Levels of Conflicts

Conflicts are an inseparable part of life and we cannot escape their constructive or destructive effects on us. That’s why it is important for us to know how to deal with conflicts affecting us at our work and home environments.

The art of managing a conflict lies not in avoiding them but steering them towards a positive outcome, depending on the phase the conflict has escalated to.

At work, if a conflict between team members is resolved in time, it leads to enhanced cooperation and creativity in finding a solution, forming close relationships, fostering a sense of justice, increased energy and motivation or even stronger trust in each other.

A conflict that is managed and resolved to the satisfaction of every involved individual offers quite a few advantages. However, on the other hand, leaving a conflict unresolved can adversely affect everyone involved.

While there are many ways to deal with a conflict, Speed Leas, consultant and author, presented a model which is quite unique. According to him, a conflict can be classified into five levels. Determining the level of the conflict can guide us towards finding the best solution. Let’s look at how to classify and resolve a conflict based on the model presented by Speed Leas.

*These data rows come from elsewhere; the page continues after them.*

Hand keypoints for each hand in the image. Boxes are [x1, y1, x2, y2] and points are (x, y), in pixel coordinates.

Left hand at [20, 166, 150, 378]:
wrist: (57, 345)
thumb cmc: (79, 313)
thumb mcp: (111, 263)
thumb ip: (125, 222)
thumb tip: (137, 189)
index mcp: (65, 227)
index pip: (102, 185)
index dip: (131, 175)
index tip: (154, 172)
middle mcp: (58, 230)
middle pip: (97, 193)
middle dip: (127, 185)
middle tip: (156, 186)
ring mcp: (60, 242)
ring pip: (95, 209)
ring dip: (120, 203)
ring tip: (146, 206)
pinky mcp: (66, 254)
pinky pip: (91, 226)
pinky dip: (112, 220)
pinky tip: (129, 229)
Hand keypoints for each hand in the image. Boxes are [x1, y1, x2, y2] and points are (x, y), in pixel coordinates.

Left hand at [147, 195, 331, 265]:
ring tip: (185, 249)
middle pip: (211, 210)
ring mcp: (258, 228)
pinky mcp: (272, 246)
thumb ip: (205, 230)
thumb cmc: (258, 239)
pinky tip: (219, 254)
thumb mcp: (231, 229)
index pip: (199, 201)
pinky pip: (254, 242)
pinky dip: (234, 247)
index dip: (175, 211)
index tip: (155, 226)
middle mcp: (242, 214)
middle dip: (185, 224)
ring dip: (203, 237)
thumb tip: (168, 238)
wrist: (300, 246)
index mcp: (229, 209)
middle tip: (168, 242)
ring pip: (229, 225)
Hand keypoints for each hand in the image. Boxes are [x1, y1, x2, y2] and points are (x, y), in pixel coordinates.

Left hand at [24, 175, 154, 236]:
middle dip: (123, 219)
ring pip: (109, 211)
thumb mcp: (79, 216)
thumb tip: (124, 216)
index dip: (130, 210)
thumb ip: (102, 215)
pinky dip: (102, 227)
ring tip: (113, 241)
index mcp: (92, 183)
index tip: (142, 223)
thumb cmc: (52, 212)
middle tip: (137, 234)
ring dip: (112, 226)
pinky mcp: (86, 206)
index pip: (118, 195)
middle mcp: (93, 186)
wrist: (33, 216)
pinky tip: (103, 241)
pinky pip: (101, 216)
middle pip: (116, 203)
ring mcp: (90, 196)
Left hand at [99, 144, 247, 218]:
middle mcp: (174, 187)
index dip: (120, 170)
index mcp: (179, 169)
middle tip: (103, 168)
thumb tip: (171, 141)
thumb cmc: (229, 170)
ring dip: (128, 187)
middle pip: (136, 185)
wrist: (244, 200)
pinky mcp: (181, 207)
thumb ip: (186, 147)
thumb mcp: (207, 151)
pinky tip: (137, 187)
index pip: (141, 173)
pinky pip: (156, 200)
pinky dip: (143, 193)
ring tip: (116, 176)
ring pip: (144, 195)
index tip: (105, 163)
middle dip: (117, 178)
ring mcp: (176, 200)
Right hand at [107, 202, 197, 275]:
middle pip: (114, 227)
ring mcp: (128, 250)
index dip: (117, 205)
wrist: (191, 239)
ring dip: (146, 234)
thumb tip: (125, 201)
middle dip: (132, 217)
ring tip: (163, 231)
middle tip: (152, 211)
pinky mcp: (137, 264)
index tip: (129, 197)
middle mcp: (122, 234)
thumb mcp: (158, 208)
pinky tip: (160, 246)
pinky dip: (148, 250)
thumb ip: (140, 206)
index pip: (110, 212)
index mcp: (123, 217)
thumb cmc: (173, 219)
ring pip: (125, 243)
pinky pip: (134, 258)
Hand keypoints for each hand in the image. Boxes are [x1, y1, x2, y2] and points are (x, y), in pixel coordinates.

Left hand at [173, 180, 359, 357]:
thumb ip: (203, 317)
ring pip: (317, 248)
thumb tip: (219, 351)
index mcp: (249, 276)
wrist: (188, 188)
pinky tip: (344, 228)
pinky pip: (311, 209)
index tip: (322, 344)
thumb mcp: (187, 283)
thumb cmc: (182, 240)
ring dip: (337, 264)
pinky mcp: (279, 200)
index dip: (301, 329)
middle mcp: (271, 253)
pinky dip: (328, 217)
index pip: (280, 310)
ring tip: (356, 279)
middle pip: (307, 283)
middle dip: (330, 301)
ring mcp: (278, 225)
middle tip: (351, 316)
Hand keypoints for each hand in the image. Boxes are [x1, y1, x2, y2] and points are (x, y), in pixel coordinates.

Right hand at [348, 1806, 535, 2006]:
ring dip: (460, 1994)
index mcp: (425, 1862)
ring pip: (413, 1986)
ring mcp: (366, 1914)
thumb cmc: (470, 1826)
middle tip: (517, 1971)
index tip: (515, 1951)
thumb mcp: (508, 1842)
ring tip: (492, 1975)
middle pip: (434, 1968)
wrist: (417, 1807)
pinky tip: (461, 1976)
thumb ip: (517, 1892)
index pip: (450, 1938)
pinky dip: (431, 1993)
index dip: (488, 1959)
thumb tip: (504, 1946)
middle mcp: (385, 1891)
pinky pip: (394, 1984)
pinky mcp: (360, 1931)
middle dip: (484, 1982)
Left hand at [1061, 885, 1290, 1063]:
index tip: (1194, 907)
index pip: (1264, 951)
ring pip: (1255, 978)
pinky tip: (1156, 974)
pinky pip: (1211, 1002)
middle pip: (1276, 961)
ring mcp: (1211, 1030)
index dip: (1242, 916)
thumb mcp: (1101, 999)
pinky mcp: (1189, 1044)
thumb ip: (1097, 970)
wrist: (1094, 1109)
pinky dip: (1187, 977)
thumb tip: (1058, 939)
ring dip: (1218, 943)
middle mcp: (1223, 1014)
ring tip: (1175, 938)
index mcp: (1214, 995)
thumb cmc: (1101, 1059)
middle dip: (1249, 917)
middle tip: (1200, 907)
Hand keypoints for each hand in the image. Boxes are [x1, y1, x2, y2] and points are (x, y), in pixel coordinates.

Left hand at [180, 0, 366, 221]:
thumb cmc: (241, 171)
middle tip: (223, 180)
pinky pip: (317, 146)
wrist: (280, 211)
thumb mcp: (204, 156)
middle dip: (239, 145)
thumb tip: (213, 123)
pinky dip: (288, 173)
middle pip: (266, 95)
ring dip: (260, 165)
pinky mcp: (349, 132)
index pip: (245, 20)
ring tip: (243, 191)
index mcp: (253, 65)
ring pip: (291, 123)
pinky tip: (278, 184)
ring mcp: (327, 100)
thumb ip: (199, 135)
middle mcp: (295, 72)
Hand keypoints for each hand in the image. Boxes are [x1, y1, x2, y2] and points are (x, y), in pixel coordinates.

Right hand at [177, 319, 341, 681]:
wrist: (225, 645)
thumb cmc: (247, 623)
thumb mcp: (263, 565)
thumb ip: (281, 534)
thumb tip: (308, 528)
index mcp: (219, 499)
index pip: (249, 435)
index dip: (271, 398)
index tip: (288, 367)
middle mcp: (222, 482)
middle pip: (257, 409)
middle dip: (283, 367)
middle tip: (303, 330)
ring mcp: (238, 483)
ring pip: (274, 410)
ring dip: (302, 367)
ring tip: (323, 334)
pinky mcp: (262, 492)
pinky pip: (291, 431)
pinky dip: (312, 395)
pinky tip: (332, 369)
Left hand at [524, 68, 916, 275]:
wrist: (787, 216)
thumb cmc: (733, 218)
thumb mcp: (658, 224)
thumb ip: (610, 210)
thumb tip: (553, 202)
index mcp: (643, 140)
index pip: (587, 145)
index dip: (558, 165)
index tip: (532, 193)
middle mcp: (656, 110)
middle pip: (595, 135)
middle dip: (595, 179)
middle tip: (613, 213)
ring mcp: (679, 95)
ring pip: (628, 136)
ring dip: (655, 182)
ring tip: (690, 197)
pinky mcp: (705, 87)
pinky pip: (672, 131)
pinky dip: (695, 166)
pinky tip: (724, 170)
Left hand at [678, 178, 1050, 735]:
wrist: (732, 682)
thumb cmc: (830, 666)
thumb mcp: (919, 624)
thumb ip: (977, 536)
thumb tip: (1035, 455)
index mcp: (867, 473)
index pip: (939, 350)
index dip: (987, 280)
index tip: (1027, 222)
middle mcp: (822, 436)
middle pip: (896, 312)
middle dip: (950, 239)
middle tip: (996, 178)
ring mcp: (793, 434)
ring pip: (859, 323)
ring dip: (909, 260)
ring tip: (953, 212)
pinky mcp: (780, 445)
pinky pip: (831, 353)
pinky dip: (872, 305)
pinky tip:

Level 1 – A problem to solve

A conflict can be classified as Level 1 if it is arising out of disagreement in goals, values and needs. Individuals involved in a Level 1 conflict usually have differing views and suggestions. However, resolving a Level 1 conflict does not require much effort. Using constructive language, focusing on facts and rational arguments instead of subjective feelings helps.  Using statements such as “Now I see your point, but I still prefer another solution” brings about positivity in the process of resolution. With a Level 1 conflict, we must take care to not allow it to escalate to the next level.

Level 2 – Disagreement

Disagreements are a part of life and are to be expected. Individuals involved in disagreement are often guided by their feelings, not facts. So, on most occasions, their focus is on defending their stand instead of finding a solution to the disagreement by trying to understand the perspective of the other individual. Understanding the viewpoint of the other party is the key to deescalating and diffusing any disagreement. A Level 2 conflict can easily escalate to the next one if the parties to the conflict indulge in generalisations, criticism or try to force their own perspectives.

Level 3 – Contest

In a Level 3 conflict, the involved individuals indulge in personal attacks and seek allies. They form support groups with the aim of defeating their rivals, but do not think about resolving the conflict. A Level 3 conflict is a mixture of antagonistic feelings, “win-lose” solutions, gossips, and harboring personal grudges. At workplace, a Level 3 conflict can cause the team to split into groups, which can adversely the project they are working on. Focusing on the problem and cooling emotions helps in controlling and resolving a Level 3 conflict. A mediator, team leader or someone from outside the team can deescalate the situation by balancing the emotions of the team members and addressing the root cause of the dispute.

Level 4 – Fight

When a conflict reaches Level 4, the focus of the involved individuals shifts from “winning” to “destroying” the other party. The conflict becomes ideological and the parties want to pull down their rivals at all cost. Solving the problem is no longer the consideration. In a Level 4 conflict, addressing the emotions and the root cause of the problem might not be sufficient. The mediator should work with each member of the team, reinforcing rules of non-violent communication and space where mutual consent might be reached. Finding such spaces and relying on the goodwill of individuals will slowly deescalate the conflict.

Level 5 – Intractable situations

In a conflict which reaches Level 5, tension and negative emotions are so strong that they repel the chances of finding any reasonable solution. This makes the conflict seem unmanageable. The parties involved don’t cooperate or interact any longer; however, they don’t harm each other. In a work setting, a Level 5 conflict may not only affect individuals but also a part, if not the entire organization. Therefore, sometimes, there might arise the need to cut off some relationships and lay off the most inflexible parties to the conflict.

At Aspire, Poland, the team leads are trained and equipped with soft skills which enable them to manage conflicts as well as ensure that their team members engage in respectful communication practices. Resolving any conflict is given priority by the team lead. Listening to the concerns of the team members, observing their interactions and the atmosphere, one-to-one meetings create the possibility of understanding the reasons for the conflict and personalities of the team members. In case intervention of an external advisor is needed, the HR team is always ready to take part in the mediation process.

Conflicts escalate and deescalate. Managing a conflict begins with understanding at which level a conflict is placed and deescalating it through communication, focusing on the problem, and addressing emotions. Up to the second level, where emotions are manageable, it’s best to focus on the problem and the facts, but after a conflict escalates beyond the third level, it’s advisable to call in a mediator to tone down the emotions and tensions. Remember, the higher the level of conflict, the tougher it becomes to resolve successfully.